■ TEXT SHOWN ■
BEGIN

If you're a creative professional that needs something to capture quick ideas on the go in a small and portable form factor, then the Wacom Inkling is for you. At $200 though, it isn't a solution for everyone.
April 2012 Mikhail Kaplan
Wacom has been building tablets for creative professionals for decades. Their latest foray into sketching territory is the Inkling. Billed as a way to bring your sketches into the digital realm, Wacom intends on displacing the tried and true moleskin and pen for a small and discrete digital solution. Have their efforts worked or is the pen (or pencil) still mightier? Press on for the in-depth review of the Wacom Inkling to find out.
As always, Wacom has done a terrific job in the build, look, and feel of their product. The Inkling’s look seems to have been based on their already elegant-looking Intuos4 drawing tablets, a very glossy black on the matte black affair. Everything needed fits into a single 6.75″ x 2.5″ x 1″ black case and when I say everything, I mean everything. When you open the box that’s the only thing in it.

END

■ EXTRACTED DATA ■
BEGIN

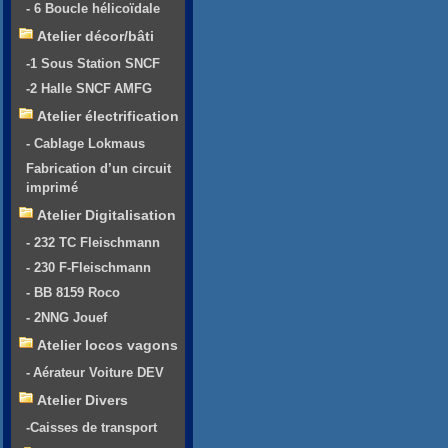
- 6 Boucle hélicoïdale
Atelier décor/bâti
-1 Sous Station SNCF
-2 Halle SNCF AMFG
Atelier électrification
- Cablage Lokmaus
Fabrication d’un circuit
imprimé
Atelier Digitalisation
- 232 TC Fleischmann
- 230 F-Fleischmann
- BB 8159 Roco
- 2NNG Jouef
Atelier locos vagons
- Aérateur Voiture DEV
Atelier Divers
-Caisses de transport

END

■ WORK INSTRUCTIONS ■
1. What are the dimensions of the case that holds the Wacom Inkling, according to the review of it?
2. Carry on the Wacom Inkling review from its final sentence, keeping the same first-person voice.

■ PER-TASK OUTPUTS ■
1. 6.75″ x 2.5″ x 1″

2.
The case houses the pen and receiver as well as a USB cable and extra ink pen tips. Everything isn’t just strewn together either, you can tell that a lot of care was taken in designing the Inkling to be as portable as possible. As an example: rather than just make a spot for the pen to sit within the case, Wacom has engineered the pen to slide into the hinge and click-lock into place. Not only does this keep the pen safe and secure, it also charges it with two connectors inside the hinge. Brilliant! The portability doesn’t end with the physical case either. The receiver houses all the software needed to use it, both Mac and Windows, as well as a folder for your sketches. This means that as long as you’re near a computer, you can view all of your sketches. It truly is plug-and-play.
The case itself acts as a dock for everything. The Inkling’s receiver is plugged into it to charge and, as mentioned before, the pen is housed within the hinge. When you slide the pen out of the Inkling case, you’ll notice a certain heft to it, nothing overbearing and unusable but definitely heavier than I’m accustomed to drawing with. Holding the pen between my fingers it felt a bit too thick as well, but with very little cushion. The pen is comfortable in hand but after prolonged usage, my hand would get tired and cramp. The receiver is easy to use as well. It is only a clip with two buttons. The power button is on the left while the right button is used to create new layers.
Just like the build quality, Wacom has made things straightforward (for the most part) and easy on the eyes. As mentioned previously, all the software needed is onboard the receiver, just plug the receiver in with any mini-USB cable and install the software. When you plug the receiver in after drawing, the Inkling software is automatically launched (at least on Windows). There you can only do a few things: look at your library of drawings, watch a sort of time-lapse of how you drew the sketch, or save/export the file out.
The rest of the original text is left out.